Note that the change doesn't empty the analogy of its power. We are still left to wonder why we would think than any particular painting was undertaken under Van Gogh's direction. Without more evidence I'm sure you wouldn't pay more for a painting by Toulouse-Lautrec without knowing that he was directed by Van Gogh.
Preamble: This post is already getting longish so I only have time here for the beginning of a response. In responding here I'll focus on a preliminary epistemological point. Then if there is enough interest, I'll roll out a sequel just like Dreamworks churning out another Shrek movie.
The grounds for believing any specific claim are almost invariably person-specific. As I noted awhile ago in this blog, I heard an interview with skeptic Michael Shermer and a Christian on the topic of miracles. The Christian offered to provide Shermer with medical documentation of an individual who was healed of MS immediately following a prayer meeting. Shermer declined, saying it was no doubt just chance. He then asked why there aren't ever any reports of limbs spontaneously generating. Later in the program Shermer was asked whether a documented cases of a lost limb regenerating (in a human, not a starfish) would be sufficient to convince him of a miracle. Shermer demurred that even in that case he would conclude that the regeneration must have a natural explanation, e.g. some unknown property of the human body to regenerate limbs. So even if person prayed in Jesus name for a limb to grow and the limb grew, Shermer still would think it must be natural.
The Christian and Shermer look at the same evidence and draw very different conclusions: one sees a healing that the other does not. One would apparently never see a healing while the other would. Why the difference? Is it just because one happens to be more rational? Well, no it's a bit more complicated than that. Every one of us interprets events and holds beliefs relative to a background set of beliefs. That is a big reason why we draw different conclusions.
Punchline: Here I'm just going to draw attention to the relatively high level of skepticism of the atheist that any putative text could be believed to be inspired and contrast that with the lower level of skepticism that characterizes the theist.

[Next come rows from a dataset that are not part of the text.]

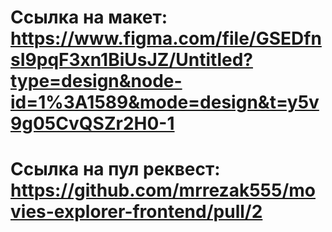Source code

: # Ссылка на макет: https://www.figma.com/file/GSEDfnsI9pqF3xn1BiUsJZ/Untitled?type=design&node-id=1%3A1589&mode=design&t=y5v9g05CvQSZr2H0-1

# Ссылка на пул реквест: https://github.com/mrrezak555/movies-explorer-frontend/pull/2
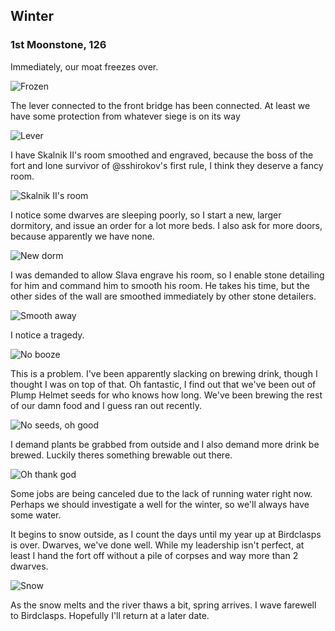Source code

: Winter
------

### 1st Moonstone, 126

Immediately, our moat freezes over.

![Frozen](http://cloud.mikeskalnik.com/image/2l2v0J053g2v/Screen%20Shot%202014-08-27%20at%206.36.55%20PM.png)

The lever connected to the front bridge has been connected. At least we have
some protection from whatever siege is on its way

![Lever](http://cloud.mikeskalnik.com/image/242L1v2H142y/Screen%20Shot%202014-08-29%20at%204.43.18%20PM.png)

I have Skalnik II's room smoothed and engraved, because the boss of the fort and
lone survivor of @sshirokov's first rule, I think they deserve a fancy room.

![Skalnik II's room](http://cloud.mikeskalnik.com/image/2s17143b081r/Screen%20Shot%202014-08-29%20at%204.44.52%20PM.png)

I notice some dwarves are sleeping poorly, so I start a new, larger dormitory,
and issue an order for a lot more beds. I also ask for more doors, because
apparently we have none.

![New dorm](http://cloud.mikeskalnik.com/image/3R3T353q0A1Y/Screen%20Shot%202014-08-29%20at%205.01.12%20PM.png)

I was demanded to allow Slava engrave his room, so I enable stone detailing for
him and command him to smooth his room. He takes his time, but the other sides
of the wall are smoothed immediately by other stone detailers.

![Smooth away](http://cloud.mikeskalnik.com/image/2N0H3f2V443W/Screen%20Shot%202014-08-29%20at%209.53.05%20PM.png)

I notice a tragedy.

![No booze](http://cloud.mikeskalnik.com/image/2d242N2t0o1h/Screen%20Shot%202014-08-29%20at%2010.04.42%20PM.png)

This is a problem. I've been apparently slacking on brewing drink, though I
thought I was on top of that. Oh fantastic, I find out that we've been out of
Plump Helmet seeds for who knows how long. We've been brewing the rest of our
damn food and I guess ran out recently.

![No seeds, oh good](http://cloud.mikeskalnik.com/image/1W1l3l0k470u/Screen%20Shot%202014-08-29%20at%2010.05.36%20PM.png)

I demand plants be grabbed from outside and I also demand more drink be brewed.
Luckily theres something brewable out there.

![Oh thank god](http://cloud.mikeskalnik.com/image/3I132a1S332d/Screen%20Shot%202014-08-29%20at%2010.09.32%20PM.png)

Some jobs are being canceled due to the lack of running water right now. Perhaps
we should investigate a well for the winter, so we'll always have some water.

It begins to snow outside, as I count the days until my year up at Birdclasps is
over. Dwarves, we've done well. While my leadership isn't perfect, at least I
hand the fort off without a pile of corpses and way more than 2 dwarves.

![Snow](http://cloud.mikeskalnik.com/image/1u2R2H3Y3D40/Screen%20Shot%202014-08-29%20at%2010.22.13%20PM.png)

As the snow melts and the river thaws a bit, spring arrives. I wave farewell to
Birdclasps. Hopefully I'll return at a later date.
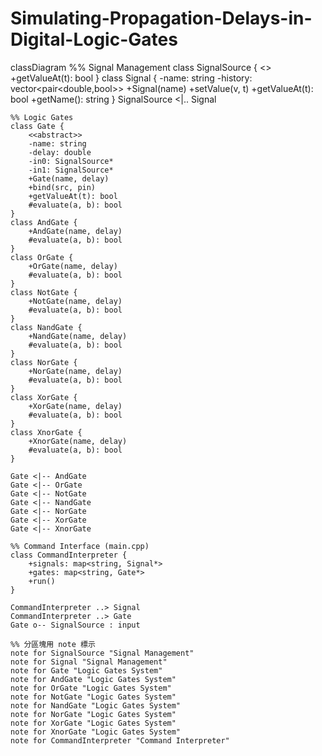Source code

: # Simulating-Propagation-Delays-in-Digital-Logic-Gates
classDiagram
    %% Signal Management
    class SignalSource {
        <<interface>>
        +getValueAt(t): bool
    }
    class Signal {
        -name: string
        -history: vector<pair<double,bool>>
        +Signal(name)
        +setValue(v, t)
        +getValueAt(t): bool
        +getName(): string
    }
    SignalSource <|.. Signal

    %% Logic Gates
    class Gate {
        <<abstract>>
        -name: string
        -delay: double
        -in0: SignalSource*
        -in1: SignalSource*
        +Gate(name, delay)
        +bind(src, pin)
        +getValueAt(t): bool
        #evaluate(a, b): bool
    }
    class AndGate {
        +AndGate(name, delay)
        #evaluate(a, b): bool
    }
    class OrGate {
        +OrGate(name, delay)
        #evaluate(a, b): bool
    }
    class NotGate {
        +NotGate(name, delay)
        #evaluate(a, b): bool
    }
    class NandGate {
        +NandGate(name, delay)
        #evaluate(a, b): bool
    }
    class NorGate {
        +NorGate(name, delay)
        #evaluate(a, b): bool
    }
    class XorGate {
        +XorGate(name, delay)
        #evaluate(a, b): bool
    }
    class XnorGate {
        +XnorGate(name, delay)
        #evaluate(a, b): bool
    }

    Gate <|-- AndGate
    Gate <|-- OrGate
    Gate <|-- NotGate
    Gate <|-- NandGate
    Gate <|-- NorGate
    Gate <|-- XorGate
    Gate <|-- XnorGate

    %% Command Interface (main.cpp)
    class CommandInterpreter {
        +signals: map<string, Signal*>
        +gates: map<string, Gate*>
        +run()
    }

    CommandInterpreter ..> Signal
    CommandInterpreter ..> Gate
    Gate o-- SignalSource : input

    %% 分區塊用 note 標示
    note for SignalSource "Signal Management"
    note for Signal "Signal Management"
    note for Gate "Logic Gates System"
    note for AndGate "Logic Gates System"
    note for OrGate "Logic Gates System"
    note for NotGate "Logic Gates System"
    note for NandGate "Logic Gates System"
    note for NorGate "Logic Gates System"
    note for XorGate "Logic Gates System"
    note for XnorGate "Logic Gates System"
    note for CommandInterpreter "Command Interpreter"
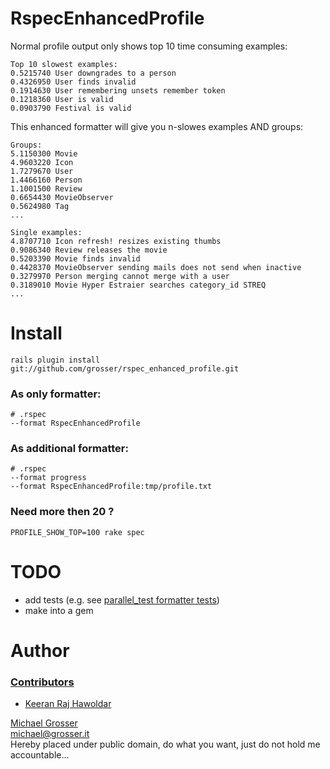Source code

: RspecEnhancedProfile
=====================
Normal profile output only shows top 10 time consuming examples:

    Top 10 slowest examples:
    0.5215740 User downgrades to a person
    0.4326950 User finds invalid
    0.1914630 User remembering unsets remember token
    0.1218360 User is valid
    0.0903790 Festival is valid

This enhanced formatter will give you n-slowes examples AND groups:

    Groups:
    5.1150300 Movie
    4.9603220 Icon
    1.7279670 User
    1.4466160 Person
    1.1001500 Review
    0.6654430 MovieObserver
    0.5624980 Tag
    ...

    Single examples:
    4.8707710 Icon refresh! resizes existing thumbs
    0.9086340 Review releases the movie
    0.5203390 Movie finds invalid
    0.4428370 MovieObserver sending mails does not send when inactive
    0.3279970 Person merging cannot merge with a user
    0.3189010 Movie Hyper Estraier searches category_id STREQ
    ...


Install
=======
    rails plugin install git://github.com/grosser/rspec_enhanced_profile.git

### As only formatter:

    # .rspec
    --format RspecEnhancedProfile

### As additional formatter:

    # .rspec
    --format progress
    --format RspecEnhancedProfile:tmp/profile.txt

### Need more then 20 ?
    PROFILE_SHOW_TOP=100 rake spec

TODO
====
 - add tests (e.g. see [parallel_test formatter tests](https://github.com/grosser/parallel_tests/blob/master/spec/parallel_specs/spec_failure_logger_spec.rb))
 - make into a gem

Author
======

### [Contributors](http://github.com/grosser/rspec_enhanced_profile/contributors)
 - [Keeran Raj Hawoldar](https://github.com/keeran)


[Michael Grosser](http://grosser.it)<br/>
michael@grosser.it<br/>
Hereby placed under public domain, do what you want, just do not hold me accountable...
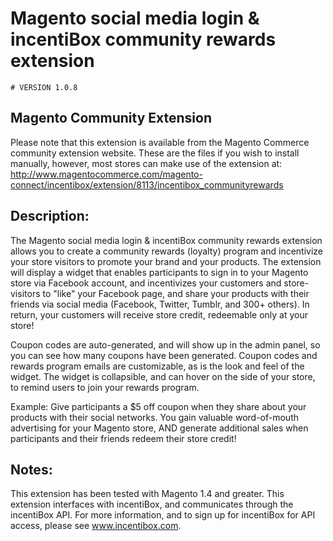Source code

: # Magento social media login & incentiBox community rewards extension

    # VERSION 1.0.8

## Magento Community Extension
Please note that this extension is available from the Magento Commerce community extension website.
These are the files if you wish to install manually, however, most stores can make use of the extension at: 
http://www.magentocommerce.com/magento-connect/incentibox/extension/8113/incentibox_communityrewards

## Description:

The Magento social media login & incentiBox community rewards extension allows you to create a community rewards (loyalty) program and incentivize your store visitors to promote your brand and your products. The extension will display a widget that enables participants to sign in to your Magento store via Facebook account, and incentivizes your customers and store-visitors to "like" your Facebook page, and share your products with their friends via social media (Facebook, Twitter, Tumblr, and 300+ others). In return, your customers will receive store credit, redeemable only at your store!

Coupon codes are auto-generated, and will show up in the admin panel, so you can see how many coupons have been generated. Coupon codes and rewards program emails are customizable, as is the look and feel of the widget. The widget is collapsible, and can hover on the side of your store, to remind users to join your rewards program.

Example: Give participants a $5 off coupon when they share about your products with their social networks. You gain valuable word-of-mouth advertising for your Magento store, AND generate additional sales when participants and their friends redeem their store credit!

## Notes:
This extension has been tested with Magento 1.4 and greater. This extension interfaces with incentiBox, and communicates through the incentiBox API. For more information, and to sign up for incentiBox for API access, please see www.incentibox.com.

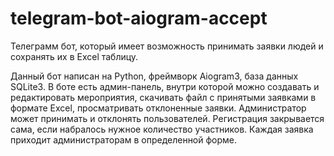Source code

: # telegram-bot-aiogram-accept
Телеграмм бот, который имеет возможность принимать заявки людей и сохранять их в Excel таблицу.

Данный бот написан на Python, фреймворк Aiogram3, база данных SQLite3.
В боте есть админ-панель, внутри которой можно создавать и редактировать мероприятия, скачивать файл с принятыми заявками в формате Excel, просматривать отклоненные заявки.
Администратор может принимать и отклонять пользователей.
Регистрация закрывается сама, если набралось нужное количество участников.
Каждая заявка приходит администраторам в определенной форме.
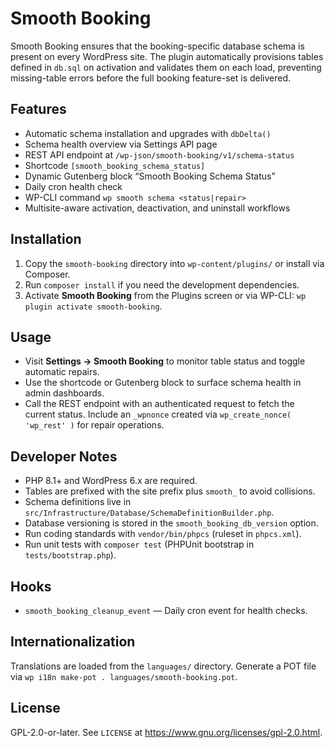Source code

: # Smooth Booking

Smooth Booking ensures that the booking-specific database schema is present on every WordPress site. The plugin automatically provisions tables defined in `db.sql` on activation and validates them on each load, preventing missing-table errors before the full booking feature-set is delivered.

## Features
- Automatic schema installation and upgrades with `dbDelta()`
- Schema health overview via Settings API page
- REST API endpoint at `/wp-json/smooth-booking/v1/schema-status`
- Shortcode `[smooth_booking_schema_status]`
- Dynamic Gutenberg block “Smooth Booking Schema Status”
- Daily cron health check
- WP-CLI command `wp smooth schema <status|repair>`
- Multisite-aware activation, deactivation, and uninstall workflows

## Installation
1. Copy the `smooth-booking` directory into `wp-content/plugins/` or install via Composer.
2. Run `composer install` if you need the development dependencies.
3. Activate **Smooth Booking** from the Plugins screen or via WP-CLI: `wp plugin activate smooth-booking`.

## Usage
- Visit **Settings → Smooth Booking** to monitor table status and toggle automatic repairs.
- Use the shortcode or Gutenberg block to surface schema health in admin dashboards.
- Call the REST endpoint with an authenticated request to fetch the current status. Include an `_wpnonce` created via `wp_create_nonce( 'wp_rest' )` for repair operations.

## Developer Notes
- PHP 8.1+ and WordPress 6.x are required.
- Tables are prefixed with the site prefix plus `smooth_` to avoid collisions.
- Schema definitions live in `src/Infrastructure/Database/SchemaDefinitionBuilder.php`.
- Database versioning is stored in the `smooth_booking_db_version` option.
- Run coding standards with `vendor/bin/phpcs` (ruleset in `phpcs.xml`).
- Run unit tests with `composer test` (PHPUnit bootstrap in `tests/bootstrap.php`).

## Hooks
- `smooth_booking_cleanup_event` — Daily cron event for health checks.

## Internationalization
Translations are loaded from the `languages/` directory. Generate a POT file via `wp i18n make-pot . languages/smooth-booking.pot`.

## License
GPL-2.0-or-later. See `LICENSE` at https://www.gnu.org/licenses/gpl-2.0.html.
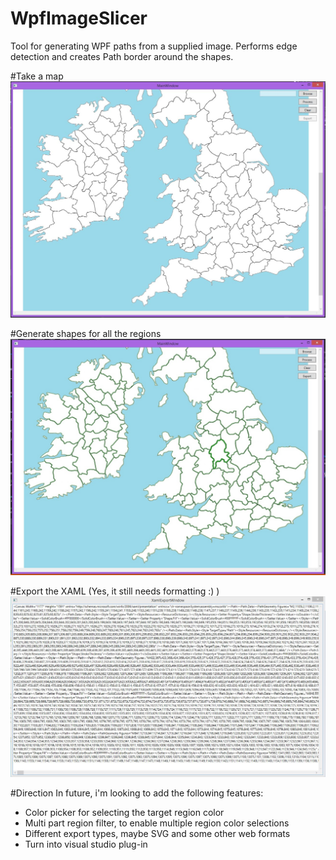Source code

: # WpfImageSlicer
Tool for generating WPF paths from a supplied image. Performs edge detection and creates Path border around the shapes.

#Take a map
![alt text](https://raw.githubusercontent.com/TristanRhodes/WpfImageSlicer/GitHubResources/resources/RawMap.JPG "Raw Map")


#Generate shapes for all the regions
![alt text](https://raw.githubusercontent.com/TristanRhodes/WpfImageSlicer/GitHubResources/resources/SlicedMap.jpg "Sliced Map")

#Export the XAML 
(Yes, it still needs formatting :) )
![alt text](https://raw.githubusercontent.com/TristanRhodes/WpfImageSlicer/GitHubResources/resources/XamlExport.JPG "Exported Xaml")

#Direction
In future, i'm looking to add the following features:
* Color picker for selecting the target region color
* Multi part region filter, to enable multiple region color selections
* Different export types, maybe SVG and some other web formats
* Turn into visual studio plug-in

If you believe Van Gogh never existed then you will obviously be very skeptical of a claim that he superintended Toulouse-Lautrec as he painted some of his works. But another person who believes in Van Gogh's existence will at least be open to considering the claims that he superintended some of Toulouse-Lautrec's works.
And by the same token, if you believe it very unlikely that there is a God then you will be VERY skeptical of claims that God superintended the authorship of any human works. But if you believe there likely is a God your prima facie skepticism will be that much lower. It doesn't mean you'll accept every claimant for inspiration. Of course you won't. But at least it's a live option.
That's a pretty significant difference in starting points.